Die Erdbeben dürften demnach wahrscheinlich zu den 20 tödlichsten Erdbeben weltweit seit 1900 gehören, teilte das KIT mit. Schon 11 der 100 tödlichsten Erdbeben seitdem hätten sich in der Türkei ereignet.
Gerade die Region um die Stadt Antakya, die früher Antiochia hieß, sei in der Vergangenheit öfter von schweren Beben betroffen gewesen. »Dieses Gebiet ist geologisch sehr instabil«, erklärte Schäfer. Hier träfen drei tektonische Platten aufeinander. Das letzte ähnlich starke und zerstörerische Beben habe an ähnlicher Stelle im Jahr 1114 stattgefunden. »Damit konnten sich über 900 Jahre lang Spannungen an den Plattengrenzen aufbauen, die sich jetzt entladen haben«, erläuterte der Experte.
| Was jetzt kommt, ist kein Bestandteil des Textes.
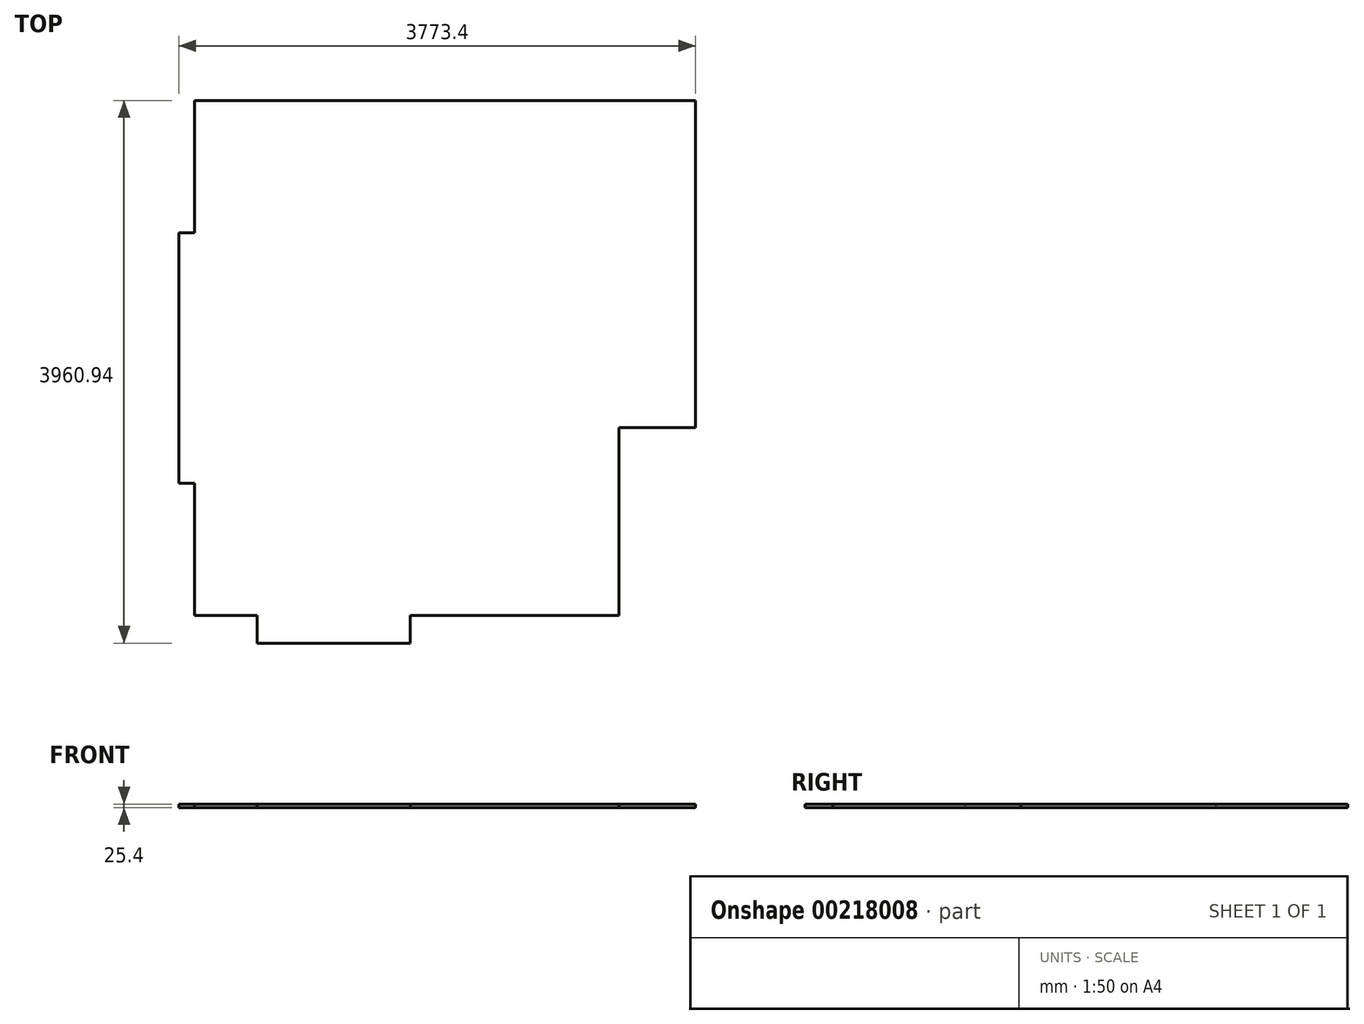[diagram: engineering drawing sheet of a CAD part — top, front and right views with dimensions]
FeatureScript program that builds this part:
annotation { "Feature Type Name" : "Feature", "Feature Type Description" : "" }
export const myFeature = defineFeature(function(context is Context, id is Id, definition is map)
    precondition{}
    {
        {
            var Q0;
            Q0=qCreatedBy(makeId("Top.planeOp"),FACE);
            var sketch = newSketch(context, id + "F0", { "sketchPlane" : qUnion([Q0])});
            skLineSegment(sketch, "E0", {"start": v(-1574.8, 2794) * mm, "end": v(-1574.8, 1828.8) * mm});
            skLineSegment(sketch, "E1", {"start": v(-1690.6, 1828.8) * mm, "end": v(-1574.8, 1828.8) * mm});
            skLineSegment(sketch, "E2", {"start": v(-1690.6, 1828.8) * mm, "end": v(-1690.6, 0) * mm});
            skLineSegment(sketch, "E3", {"start": v(-1574.8, 0) * mm, "end": v(-1690.6, 0) * mm});
            skLineSegment(sketch, "E4", {"start": v(-1574.8, 0) * mm, "end": v(-1574.8, -965.2) * mm});
            skLineSegment(sketch, "E5", {"start": v(-1574.8, -965.2) * mm, "end": v(-1117.6, -965.2) * mm});
            skLineSegment(sketch, "E6", {"start": v(-1117.6, -965.2) * mm, "end": v(-1117.6, -1166.94) * mm});
            skLineSegment(sketch, "E7", {"start": v(-1117.6, -1166.94) * mm, "end": v(0, -1166.94) * mm});
            skLineSegment(sketch, "E8", {"start": v(0, -1166.94) * mm, "end": v(0, -965.2) * mm});
            skLineSegment(sketch, "E9", {"start": v(2082.8, -965.2) * mm, "end": v(2082.8, -959.92) * mm});
            skLineSegment(sketch, "E10", {"start": v(-1574.8, 2794) * mm, "end": v(2082.8, 2794) * mm});
            skLineSegment(sketch, "E11", {"start": v(0, -965.2) * mm, "end": v(1524, -965.2) * mm});
            skLineSegment(sketch, "E12", {"start": v(1524, -965.2) * mm, "end": v(1524, 406.4) * mm});
            skLineSegment(sketch, "E13", {"start": v(1524, 406.4) * mm, "end": v(2082.8, 406.4) * mm});
            skLineSegment(sketch, "E14.trimOffspring", {"start": v(2082.8, 406.4) * mm, "end": v(2082.8, 2794) * mm});
            skSolve(sketch);
        }
        {
            var Q0;
            Q0=makeQuery(id+"F0.imprint","IMPRINT",FACE,{"disambiguationData":[TD([[makeQuery(id+"F0.imprint","IMPRINT",EDGE,{"derivedFrom":sQuery(id+"F0.wireOp",EDGE,"E0")}),1.0]])]});
            extrude(context, id + "F1", {"entities" : qUnion([Q0]), "depth" : 25.4 * mm});
        }
    });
Ähnliches lasse sich über die südlich angrenzende Störungszone des Toten Meeres sagen, in der sich ebenfalls zuletzt im 12. Jahrhundert mehrere sehr schwere Erdbeben ereigneten. »Es ist absehbar, dass diese Verwerfung erneut brechen wird und schwere Schäden von Aleppo bis nach Jerusalem anrichten könnte - je nachdem, welcher Abschnitt der Störungszone seine Energie freisetzt«, teilte Schäfer mit. Unklar sei nur, wann es so weit ist. Das lasse sich nicht vorhersagen.
Eine Gruppe des Centers for Disaster Management and Risk Reduction Technology (CEDIM) am KIT hat jetzt mit der Risklayer GmbH, einer Ausgründung aus der Universität, einen ersten Schadensbericht zu den Erdbeben vorgelegt. Demnach dürfte der Sachschaden infolge der Beben mehr als zehn Milliarden US-Dollar betragen.
In der Nacht auf den 7. Februar hatte es den Fachleuten zufolge neben zwei Haupterdbeben mehr als 270 Nachbeben mit einer Stärke von mindestens 4,0 gegeben. »Viele dieser Beben führten zu weiteren Schäden, da viele Gebäude bereits durch eines der beiden Hauptbeben vorgeschädigt waren«, heißt es in dem Bericht. »Nachbeben können über Wochen, Monate und sogar Jahre andauern. Sie nehmen jedoch an Häufigkeit ab je länger das Hauptbeben zurückliegt.«
Das CEDIM ist eine interdisziplinäre Einrichtung des KIT und forscht zu Katastrophen, Risiken und Sicherheit. Zuletzt hatte die Forschungsgruppe im Jahr 2021 einen Bericht zum Hochwasser in Mitteleuropa - unter anderem in Deutschland im Ahrtal - vorgelegt.